Date of Award
Doctor of Nursing Practice (DNP)
The development of a nurse practitioner program in a rural community to meet the supply and demand of Nurse Practitioners (NP) in North Carolina was the focus of this project. With the recent enactment of the Patient Protection and Affordable Care Act (PPACA) (H.R. 3890), the United States (U.S.) is faced with a predicted primary care provider shortage of 45,400-65,800. According to Miller (2011) The New England Journal of Medicine ranked North Carolina as # 7 in the U.S. as having the biggest challenge of producing enough primary care providers to meet the needs of the newly insured. A detailed analysis was conducted to determine the current state of the supply of Primary Care Providers and possible solutions to the expected shortage.

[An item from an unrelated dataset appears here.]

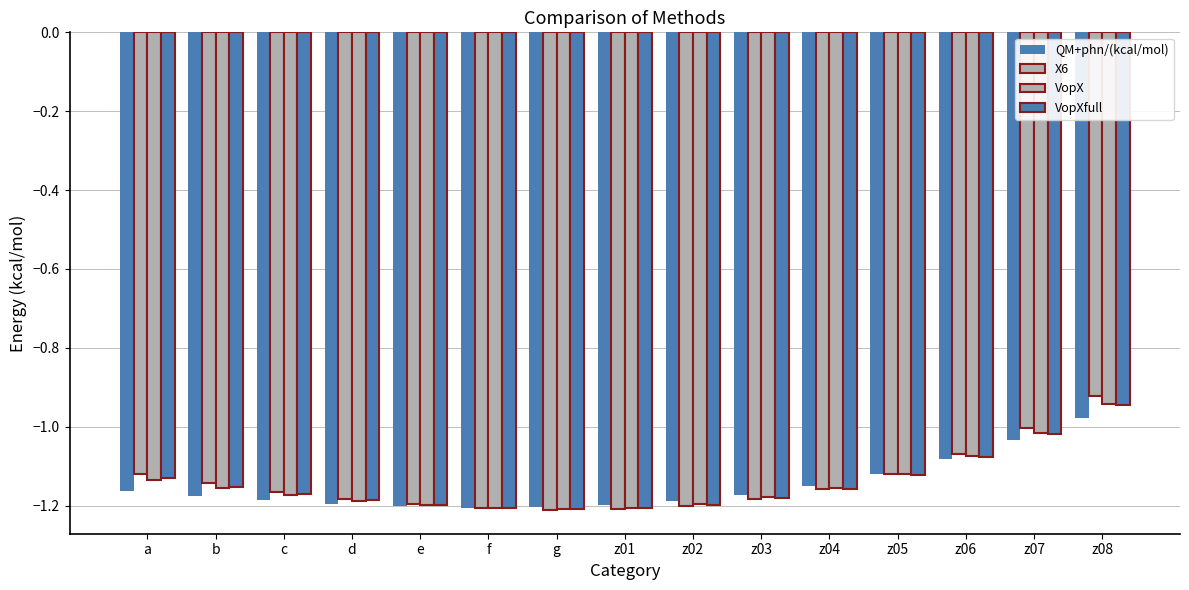

At which label does QM+phn/(kcal/mol) first exceed -1?

z08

A portion of the results of a demand analysis identified a need of 39,000 physicians in the U.S. by 2020. North Carolina now has about 2,700 family physicians, with projections indicating the state will need 2,000 more by 2020. As physician extenders, Nurse Practitioners can help offset this shortage. Universities will need to explore NP program development to meet the demands. The need for nurse practitioner programs is warranted at both regional and national levels. In 2010 there were 10,233 qualified applicants turned away from masters' programs in the U.S. including those offering NP education (AACN, 2011). Adding a Family Nurse Practitioner (FNP) Program to the existing Master of Science in Nursing Program at a small liberal arts University is an innovative, proactive approach designed to meet the health care demands of the 21st century.
Hefner, Cassaundra, "Nurse Practitioner Supply and Demand and Development of a Family Nurse Practitioner Program" (2012). Nursing Theses and Capstone Projects. Paper 120.